Mi tía, me cuenta todos los años por estas fechas, se derrumbó, aunque aún tuvo valor suficiente para decirle al jefe de psiquiatría,
—Doctor, es tremendo, pero mejor que drogadicta.
Nunca me ha comentado cómo le miró el doctor. Llamaron a mis padres, y estuve viéndoles tras los cristales de la UVI durante cinco días. Allí, en la Unidad de cuidados intensivos, las enfermeras parecían azafatas de la serie de televisión Vacaciones en el Mar, y me enamoré del joven médico que me daba palique. Cuando me trasladaron a la planta de infecciosos, la habitación se me llenaba, literalmente, de amigos todas las tardes, los once días que permanecí en ella. Por entonces, compaginaba mis estudios en la facultad de periodismo, con los de Relaciones Públicas en una escuela privada, y eso, unido a las ciento ochenta chicas que poblaban la residencia donde vivía, y lo popular que era yo por entonces, hicieron que las enfermeras discutieran más de una vez con mi madre.

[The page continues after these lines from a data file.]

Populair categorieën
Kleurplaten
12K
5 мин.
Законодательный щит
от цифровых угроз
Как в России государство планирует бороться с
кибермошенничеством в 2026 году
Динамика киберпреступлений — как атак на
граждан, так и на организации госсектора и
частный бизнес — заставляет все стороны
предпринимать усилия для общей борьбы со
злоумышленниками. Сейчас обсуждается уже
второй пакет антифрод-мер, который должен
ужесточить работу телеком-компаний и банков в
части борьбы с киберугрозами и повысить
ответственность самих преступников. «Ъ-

—Señora, ¿no ve que esta planta es de infecciosos?
—Y, ¿a mí qué me dice? Yo no voy a echarles, vienen a ver a mi hija, que casi se muere. Si quiere, vaya usted misma y les echa.
—Mire, yo lo que le digo es que como pase un día el doctor, se nos cae a todos el pelo aquí.
Mi madre nunca se enfrentaba a ellas. Es un ser dulce y angelical, y ante la no resistencia y la pasividad, y lo de mi riesgo de muerte, las enfermeras hacían la vista gorda. Total, aquella fue mi primera experiencia de dónde, cuándo y cómo conocería a mis verdaderos amigos. Y desde el momento en que me llevaron a la UVI y me eliminaron el dolor de cabeza y comenzaron a sonreírme como si estuviera en un mini crucero… desde ese instante he procesado mi episodio de meningitis como una experiencia positiva en mi existencia.